A consolidação da distribuição interestadual, coordenada pela Central Nacional de Transplantes, foi importante nesse processo. Em 2025, essa estratégia viabilizou 867 transplantes renais, 375 hepáticos, 100 cardíacos, 25 pulmonares e 4 de pâncreas, atendendo prioridades clínicas e reduzindo perdas de órgãos sensíveis ao tempo de isquemia.
Os resultados também refletem o esforço conjunto entre o Ministério da Saúde, companhias aéreas e a Força Aérea Brasileira (FAB) para garantir o transporte ágil de órgãos e equipes. Nesse ano, foram realizados 4.808 voos, um aumento de 22% em relação a 2022, o que ampliou as chances de transplante em diferentes regiões do país.
Houve aumento no número de equipes de captação, que passaram de 1.537 em 2022 para 1.600 em 2026, atuando em diversas regiões. O Ministério da Saúde investiu na qualificação do Sistema Nacional de Transplantes (SNT) por meio do Programa Nacional de Qualidade na Doação de Órgãos e Tecidos para Transplantes (PRODOT), que formou mais de 1.085 profissionais em estados como Acre, Amazonas, Amapá, Pará, Rondônia, Tocantins, Distrito Federal, Mato Grosso, Goiás, Alagoas, Paraíba, Piauí, Rio Grande do Norte e Sergipe.

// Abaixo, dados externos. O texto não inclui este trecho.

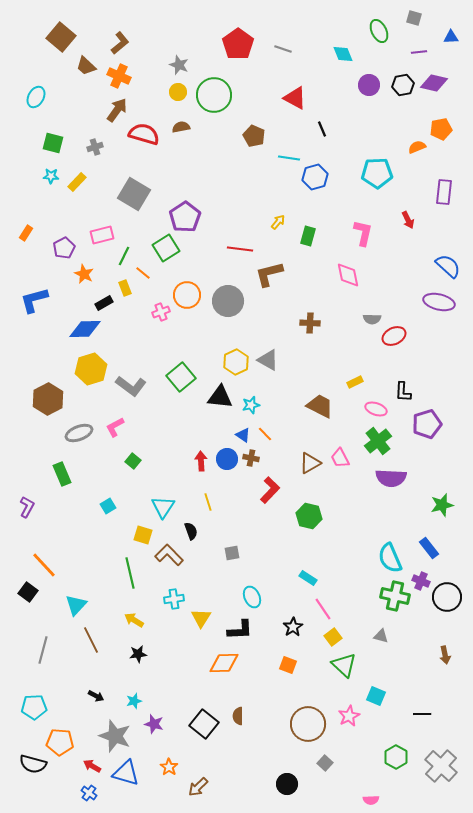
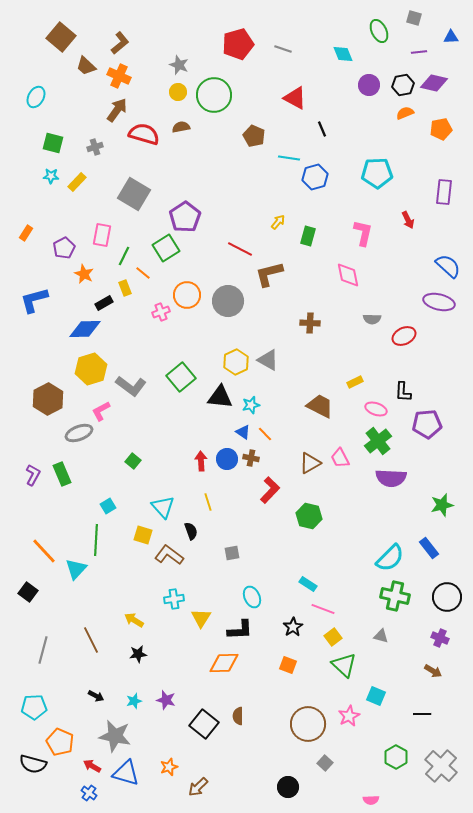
red pentagon at (238, 44): rotated 20 degrees clockwise
orange semicircle at (417, 147): moved 12 px left, 34 px up
pink rectangle at (102, 235): rotated 65 degrees counterclockwise
red line at (240, 249): rotated 20 degrees clockwise
red ellipse at (394, 336): moved 10 px right
purple pentagon at (427, 424): rotated 12 degrees clockwise
pink L-shape at (115, 427): moved 14 px left, 16 px up
blue triangle at (243, 435): moved 3 px up
purple L-shape at (27, 507): moved 6 px right, 32 px up
cyan triangle at (163, 507): rotated 15 degrees counterclockwise
brown L-shape at (169, 555): rotated 8 degrees counterclockwise
cyan semicircle at (390, 558): rotated 112 degrees counterclockwise
orange line at (44, 565): moved 14 px up
green line at (130, 573): moved 34 px left, 33 px up; rotated 16 degrees clockwise
cyan rectangle at (308, 578): moved 6 px down
purple cross at (421, 581): moved 19 px right, 57 px down
cyan triangle at (76, 605): moved 36 px up
pink line at (323, 609): rotated 35 degrees counterclockwise
brown arrow at (445, 655): moved 12 px left, 16 px down; rotated 48 degrees counterclockwise
purple star at (154, 724): moved 12 px right, 24 px up
gray star at (115, 736): rotated 8 degrees counterclockwise
orange pentagon at (60, 742): rotated 20 degrees clockwise
orange star at (169, 767): rotated 18 degrees clockwise
black circle at (287, 784): moved 1 px right, 3 px down
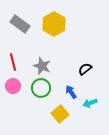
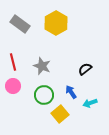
yellow hexagon: moved 2 px right, 1 px up
green circle: moved 3 px right, 7 px down
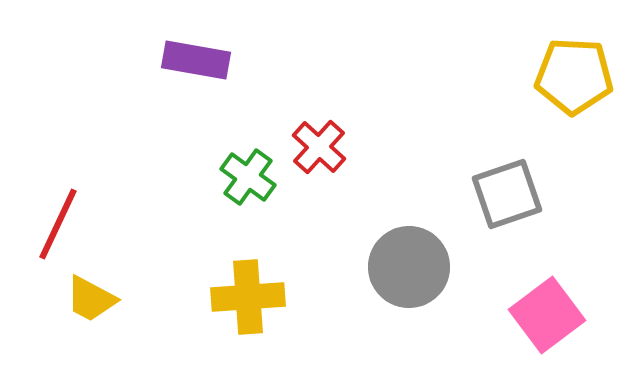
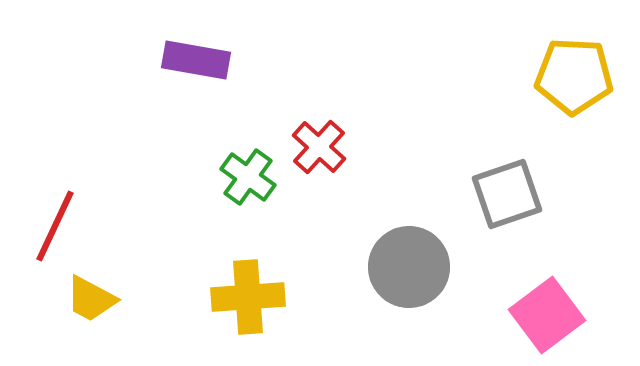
red line: moved 3 px left, 2 px down
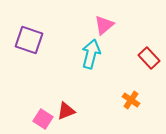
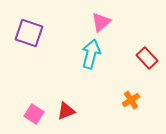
pink triangle: moved 3 px left, 3 px up
purple square: moved 7 px up
red rectangle: moved 2 px left
orange cross: rotated 24 degrees clockwise
pink square: moved 9 px left, 5 px up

Apesar dos progressos, persiste o desafio da recusa familiar à doação de órgãos. Cerca de 45% das famílias não autorizam o procedimento. Essa decisão ocorre em momentos de grande impacto emocional, e discutir o tema com a família pode facilitar a autorização quando o desejo de doação é conhecido.
O transplante de córnea foi o mais realizado em 2025, com 17.790 procedimentos, seguido por rim (6.697), medula óssea (3.993), fígado (2.573) e coração (427). O SUS financia cerca de 86% dos transplantes no país, oferecendo assistência gratuita, incluindo exames, cirurgia, acompanhamento e medicamentos pós-operatórios.
Para apoiar o sistema, o Ministério da Saúde destinou R$ 1,5 bilhão em 2025, um crescimento de 37% em relação aos R$ 1,1 bilhão investidos em 2022.
O acesso aos transplantes ocorre pelo SNT, onde pacientes são avaliados e inscritos em lista de espera dinâmica, considerando compatibilidade. Modernizações, como a Prova Cruzada Virtual, aprimoram a compatibilidade e agilizam o processo, reduzindo riscos de rejeição.